*DATA SHOWN*
..............................

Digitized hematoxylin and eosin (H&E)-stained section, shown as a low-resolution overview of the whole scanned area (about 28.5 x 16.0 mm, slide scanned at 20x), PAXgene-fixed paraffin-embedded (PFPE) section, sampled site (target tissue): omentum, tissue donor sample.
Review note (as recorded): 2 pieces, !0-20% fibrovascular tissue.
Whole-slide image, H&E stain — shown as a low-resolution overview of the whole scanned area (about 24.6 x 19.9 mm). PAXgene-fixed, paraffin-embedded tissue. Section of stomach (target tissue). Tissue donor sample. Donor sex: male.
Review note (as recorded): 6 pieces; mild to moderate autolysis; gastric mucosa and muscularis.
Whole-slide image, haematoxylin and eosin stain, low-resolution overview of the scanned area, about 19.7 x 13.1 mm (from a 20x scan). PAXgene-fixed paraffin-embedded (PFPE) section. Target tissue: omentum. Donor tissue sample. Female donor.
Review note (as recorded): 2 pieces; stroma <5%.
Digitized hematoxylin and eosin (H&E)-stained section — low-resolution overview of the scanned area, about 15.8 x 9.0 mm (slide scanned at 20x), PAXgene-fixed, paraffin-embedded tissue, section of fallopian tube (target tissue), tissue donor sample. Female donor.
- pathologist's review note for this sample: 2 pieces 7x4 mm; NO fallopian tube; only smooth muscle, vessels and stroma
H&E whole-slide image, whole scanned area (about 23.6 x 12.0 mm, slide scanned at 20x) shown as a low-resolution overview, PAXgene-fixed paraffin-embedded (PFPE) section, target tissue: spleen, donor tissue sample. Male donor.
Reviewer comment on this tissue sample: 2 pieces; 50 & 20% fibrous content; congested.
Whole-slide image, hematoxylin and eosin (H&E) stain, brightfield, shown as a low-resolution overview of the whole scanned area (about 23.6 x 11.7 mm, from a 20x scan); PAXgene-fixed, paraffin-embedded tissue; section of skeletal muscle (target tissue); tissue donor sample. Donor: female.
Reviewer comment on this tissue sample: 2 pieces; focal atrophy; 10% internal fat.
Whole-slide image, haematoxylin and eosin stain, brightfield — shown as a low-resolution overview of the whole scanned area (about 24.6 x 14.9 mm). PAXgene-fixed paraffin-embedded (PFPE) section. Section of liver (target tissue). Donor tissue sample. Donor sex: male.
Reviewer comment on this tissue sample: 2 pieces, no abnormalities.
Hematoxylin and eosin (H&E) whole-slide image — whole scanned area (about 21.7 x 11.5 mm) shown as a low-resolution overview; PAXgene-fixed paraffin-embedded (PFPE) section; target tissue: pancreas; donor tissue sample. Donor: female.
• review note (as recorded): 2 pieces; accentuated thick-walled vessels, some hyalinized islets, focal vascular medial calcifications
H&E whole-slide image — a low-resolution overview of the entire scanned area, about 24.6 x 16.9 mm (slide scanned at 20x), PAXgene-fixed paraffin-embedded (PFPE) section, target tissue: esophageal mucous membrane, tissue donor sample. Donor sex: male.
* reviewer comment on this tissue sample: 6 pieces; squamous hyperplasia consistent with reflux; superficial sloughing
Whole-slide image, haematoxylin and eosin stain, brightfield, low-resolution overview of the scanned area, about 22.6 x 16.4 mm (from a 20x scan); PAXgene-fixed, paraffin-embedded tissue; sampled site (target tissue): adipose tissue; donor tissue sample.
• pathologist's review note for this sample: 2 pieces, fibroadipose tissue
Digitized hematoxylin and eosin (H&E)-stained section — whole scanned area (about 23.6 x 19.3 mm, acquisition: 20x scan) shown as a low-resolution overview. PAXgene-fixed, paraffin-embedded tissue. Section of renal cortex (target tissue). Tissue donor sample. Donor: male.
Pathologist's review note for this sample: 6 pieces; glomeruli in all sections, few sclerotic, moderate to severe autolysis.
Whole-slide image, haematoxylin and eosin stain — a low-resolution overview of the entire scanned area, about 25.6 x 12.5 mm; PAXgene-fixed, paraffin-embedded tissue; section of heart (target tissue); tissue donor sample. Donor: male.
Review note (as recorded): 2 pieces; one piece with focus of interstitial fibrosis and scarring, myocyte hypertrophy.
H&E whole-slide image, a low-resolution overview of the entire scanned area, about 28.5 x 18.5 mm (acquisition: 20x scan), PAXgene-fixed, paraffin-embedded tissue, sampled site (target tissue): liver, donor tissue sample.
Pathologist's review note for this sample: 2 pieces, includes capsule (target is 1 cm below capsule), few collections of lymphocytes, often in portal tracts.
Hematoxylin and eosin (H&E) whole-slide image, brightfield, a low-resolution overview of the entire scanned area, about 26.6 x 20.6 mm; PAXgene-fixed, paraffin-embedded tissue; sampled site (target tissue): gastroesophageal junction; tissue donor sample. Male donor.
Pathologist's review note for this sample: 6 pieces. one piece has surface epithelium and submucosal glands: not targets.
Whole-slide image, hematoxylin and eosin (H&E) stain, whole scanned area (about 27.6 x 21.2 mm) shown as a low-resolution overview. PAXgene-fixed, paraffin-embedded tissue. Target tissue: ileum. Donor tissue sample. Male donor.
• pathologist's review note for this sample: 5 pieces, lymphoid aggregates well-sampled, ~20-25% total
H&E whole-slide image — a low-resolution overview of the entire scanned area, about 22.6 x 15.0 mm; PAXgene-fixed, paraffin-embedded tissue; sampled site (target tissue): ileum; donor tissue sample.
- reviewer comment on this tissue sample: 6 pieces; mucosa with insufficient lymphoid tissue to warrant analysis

..............................

*WHAT IS NEEDED*
The answer must be a word-for-word reproduction of every record above.

*EXPECTED ANSWER*
Digitized hematoxylin and eosin (H&E)-stained section, shown as a low-resolution overview of the whole scanned area (about 28.5 x 16.0 mm, slide scanned at 20x), PAXgene-fixed paraffin-embedded (PFPE) section, sampled site (target tissue): omentum, tissue donor sample.
Review note (as recorded): 2 pieces, !0-20% fibrovascular tissue.
Whole-slide image, H&E stain — shown as a low-resolution overview of the whole scanned area (about 24.6 x 19.9 mm). PAXgene-fixed, paraffin-embedded tissue. Section of stomach (target tissue). Tissue donor sample. Donor sex: male.
Review note (as recorded): 6 pieces; mild to moderate autolysis; gastric mucosa and muscularis.
Whole-slide image, haematoxylin and eosin stain, low-resolution overview of the scanned area, about 19.7 x 13.1 mm (from a 20x scan). PAXgene-fixed paraffin-embedded (PFPE) section. Target tissue: omentum. Donor tissue sample. Female donor.
Review note (as recorded): 2 pieces; stroma <5%.
Digitized hematoxylin and eosin (H&E)-stained section — low-resolution overview of the scanned area, about 15.8 x 9.0 mm (slide scanned at 20x), PAXgene-fixed, paraffin-embedded tissue, section of fallopian tube (target tissue), tissue donor sample. Female donor.
- pathologist's review note for this sample: 2 pieces 7x4 mm; NO fallopian tube; only smooth muscle, vessels and stroma
H&E whole-slide image, whole scanned area (about 23.6 x 12.0 mm, slide scanned at 20x) shown as a low-resolution overview, PAXgene-fixed paraffin-embedded (PFPE) section, target tissue: spleen, donor tissue sample. Male donor.
Reviewer comment on this tissue sample: 2 pieces; 50 & 20% fibrous content; congested.
Whole-slide image, hematoxylin and eosin (H&E) stain, brightfield, shown as a low-resolution overview of the whole scanned area (about 23.6 x 11.7 mm, from a 20x scan); PAXgene-fixed, paraffin-embedded tissue; section of skeletal muscle (target tissue); tissue donor sample. Donor: female.
Reviewer comment on this tissue sample: 2 pieces; focal atrophy; 10% internal fat.
Whole-slide image, haematoxylin and eosin stain, brightfield — shown as a low-resolution overview of the whole scanned area (about 24.6 x 14.9 mm). PAXgene-fixed paraffin-embedded (PFPE) section. Section of liver (target tissue). Donor tissue sample. Donor sex: male.
Reviewer comment on this tissue sample: 2 pieces, no abnormalities.
Hematoxylin and eosin (H&E) whole-slide image — whole scanned area (about 21.7 x 11.5 mm) shown as a low-resolution overview; PAXgene-fixed paraffin-embedded (PFPE) section; target tissue: pancreas; donor tissue sample. Donor: female.
• review note (as recorded): 2 pieces; accentuated thick-walled vessels, some hyalinized islets, focal vascular medial calcifications
H&E whole-slide image — a low-resolution overview of the entire scanned area, about 24.6 x 16.9 mm (slide scanned at 20x), PAXgene-fixed paraffin-embedded (PFPE) section, target tissue: esophageal mucous membrane, tissue donor sample. Donor sex: male.
* reviewer comment on this tissue sample: 6 pieces; squamous hyperplasia consistent with reflux; superficial sloughing
Whole-slide image, haematoxylin and eosin stain, brightfield, low-resolution overview of the scanned area, about 22.6 x 16.4 mm (from a 20x scan); PAXgene-fixed, paraffin-embedded tissue; sampled site (target tissue): adipose tissue; donor tissue sample.
• pathologist's review note for this sample: 2 pieces, fibroadipose tissue
Digitized hematoxylin and eosin (H&E)-stained section — whole scanned area (about 23.6 x 19.3 mm, acquisition: 20x scan) shown as a low-resolution overview. PAXgene-fixed, paraffin-embedded tissue. Section of renal cortex (target tissue). Tissue donor sample. Donor: male.
Pathologist's review note for this sample: 6 pieces; glomeruli in all sections, few sclerotic, moderate to severe autolysis.
Whole-slide image, haematoxylin and eosin stain — a low-resolution overview of the entire scanned area, about 25.6 x 12.5 mm; PAXgene-fixed, paraffin-embedded tissue; section of heart (target tissue); tissue donor sample. Donor: male.
Review note (as recorded): 2 pieces; one piece with focus of interstitial fibrosis and scarring, myocyte hypertrophy.
H&E whole-slide image, a low-resolution overview of the entire scanned area, about 28.5 x 18.5 mm (acquisition: 20x scan), PAXgene-fixed, paraffin-embedded tissue, sampled site (target tissue): liver, donor tissue sample.
Pathologist's review note for this sample: 2 pieces, includes capsule (target is 1 cm below capsule), few collections of lymphocytes, often in portal tracts.
Hematoxylin and eosin (H&E) whole-slide image, brightfield, a low-resolution overview of the entire scanned area, about 26.6 x 20.6 mm; PAXgene-fixed, paraffin-embedded tissue; sampled site (target tissue): gastroesophageal junction; tissue donor sample. Male donor.
Pathologist's review note for this sample: 6 pieces. one piece has surface epithelium and submucosal glands: not targets.
Whole-slide image, hematoxylin and eosin (H&E) stain, whole scanned area (about 27.6 x 21.2 mm) shown as a low-resolution overview. PAXgene-fixed, paraffin-embedded tissue. Target tissue: ileum. Donor tissue sample. Male donor.
• pathologist's review note for this sample: 5 pieces, lymphoid aggregates well-sampled, ~20-25% total
H&E whole-slide image — a low-resolution overview of the entire scanned area, about 22.6 x 15.0 mm; PAXgene-fixed, paraffin-embedded tissue; sampled site (target tissue): ileum; donor tissue sample.
- reviewer comment on this tissue sample: 6 pieces; mucosa with insufficient lymphoid tissue to warrant analysis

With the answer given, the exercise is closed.